→ **FRAGMENTO DEL DOCUMENTO**:
++++++++++++++++++++

# Generador onda triangular



## beckertronics (Ene 8, 2006)

Estoy realizando un proyecto de análisis matemático de comportamiento de capacitores y bobinas, uso un generador de laboratorio para obtener una onda triangular y aplicarlo  a los componentes. Sin embargo al conectarlo a capacitancias o inductancias muy grandes se cae el voltaje y se distorsiona la forma de onda, y el análisis ya no sirve... La pregunta es, ¿que puedo hacer en el generador para que no pase esto?


----------



## MorbidAngel_ (Ene 8, 2006)

Tienes que adaptar impedancias 

pero es raro... porque analizando fasorialmente, la inductancia vendria siendo lo contrario a la capacitancia.. 

no sera al conectar una capacitancia muy grande y por el otro lado una inductancia muy pequeña?

de que forma es la onda que resulta cuando se distorsiona?


----------



## lcastaneda (May 18, 2006)

Hola, antes que todo verifica la frecuencia máxima  a la que puede operar tu generador.
Tambien verifica cuanta corriente es capaz de entregar.

El voltaje se cae directamente a la salida de tu generador?? O se cae a la salida de tu circuito??
Si se cae directamente a la salida de tu generador puede que le estés pidiendo mucha corriente, en ese caso puedes utilizar un transistor de potencia para meter las señales con más fuerza.

Si se cae a la salida de tu circuito, verifica que éste no esté actuando como filtro a ciertas frecuencias y verifica si tienes algún problema de armónicas.

Espero poder ayduarte.
Saludos de Chile


----------



## Ehecatl (May 18, 2006)

Lo mas probable es que estés utilizando la forma de onda incorrecta, ya que una señal triangular, de acuerdo con el análisis de Fourier, es la sumatoria de varias sinusoidales de diferentes frecuencias. Si consideramos que a cada frecuencia diferente, la reactancia de tus componentes es diferente, podemos explicar lo de la distorsión de tu señal y probablemente la caída de amplitud de la misma.
Creo que lo mejor sería que lo hicieras con señales sinusoidales.


----------



## tiopepe123 (May 18, 2006)

++++++++++++++++++++

→ **FILAS**:
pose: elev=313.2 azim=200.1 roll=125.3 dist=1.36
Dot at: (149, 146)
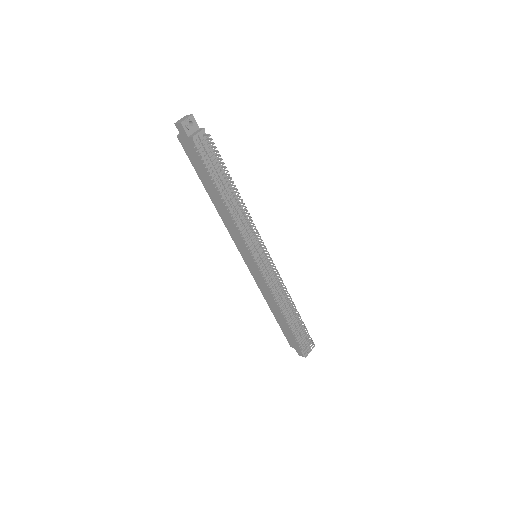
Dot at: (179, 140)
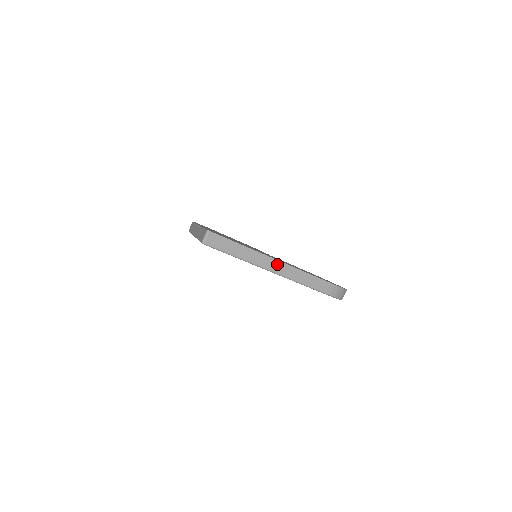
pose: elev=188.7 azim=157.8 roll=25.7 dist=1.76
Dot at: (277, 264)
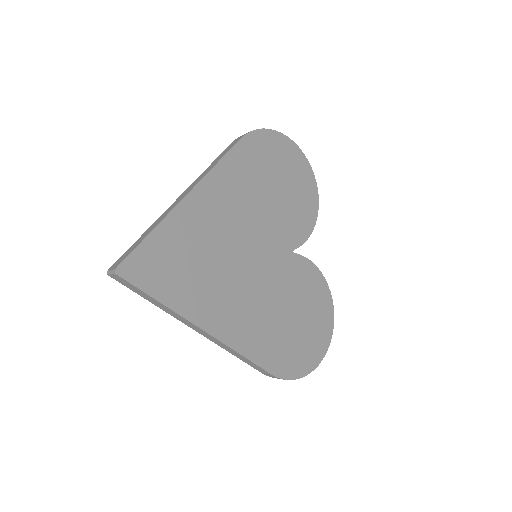
Dot at: (205, 333)
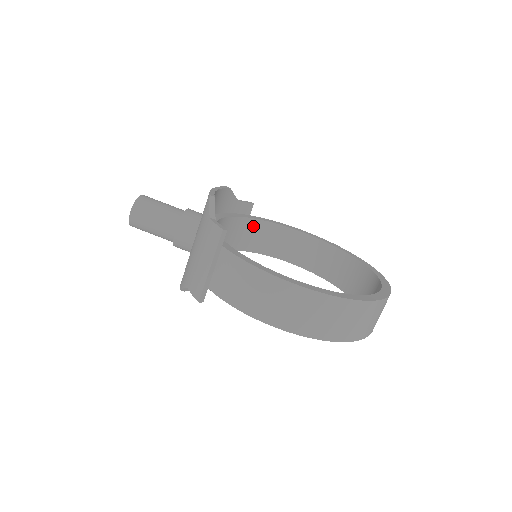
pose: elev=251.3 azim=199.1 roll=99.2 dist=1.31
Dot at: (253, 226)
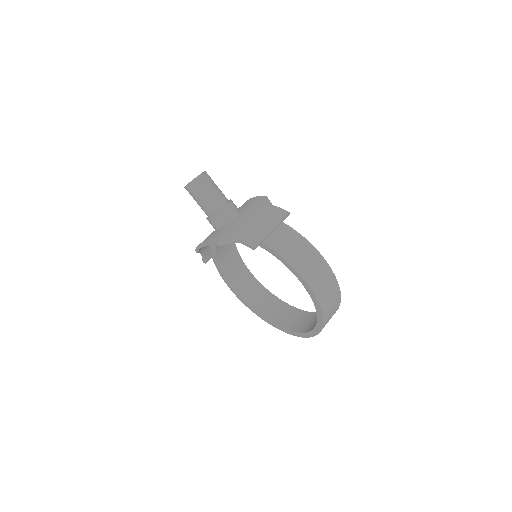
Dot at: (231, 247)
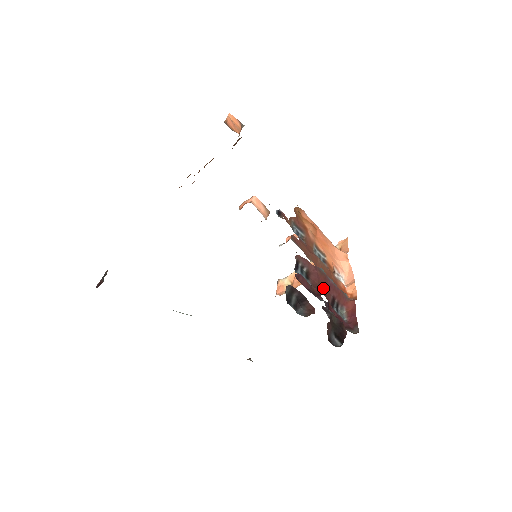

++++++++++++++++++++

→ **TAREAS A REALIZAR**:
- A) En el hilo sobre el generador de onda triangular, ¿qué recomienda lcastaneda usar si el voltaje se cae directamente a la salida del generador?
- B) Retoma el hilo sobre el generador de onda triangular y redacta lo que sigue a su última línea.

→ **RESULTADOS POR TAREA**:
- A) Un transistor de potencia, para meter las señales con más fuerza.

- B)
Normalmente se utiliza una señal señoidal y un circuito IQ o modulador balanceado para obtener las dos componentes X y R

Mira en hp hay un diagrama de bloques de un RLC


----------



## Ehecatl (May 19, 2006)

Existen un par de chips de Analog Devices que te hace el análisis en automático.
Baja las hojas de datos en www.analog.com del AD5933 y el AD5934. De uno de ellos puedes obtener muestras gratuitas.


----------



## peyex (Mar 13, 2010)

como puedo generar ondas triangulares utilizando transistores


----------



## Fogonazo (Mar 13, 2010)

peyex dijo:


> como puedo generar ondas triangulares utilizando transistores


Mediante 2 fuentes de corriente constante que cargan y descargan un capacitor y estas accionadas por un astable a transistores.


----------



## Palvulito (Mar 26, 2011)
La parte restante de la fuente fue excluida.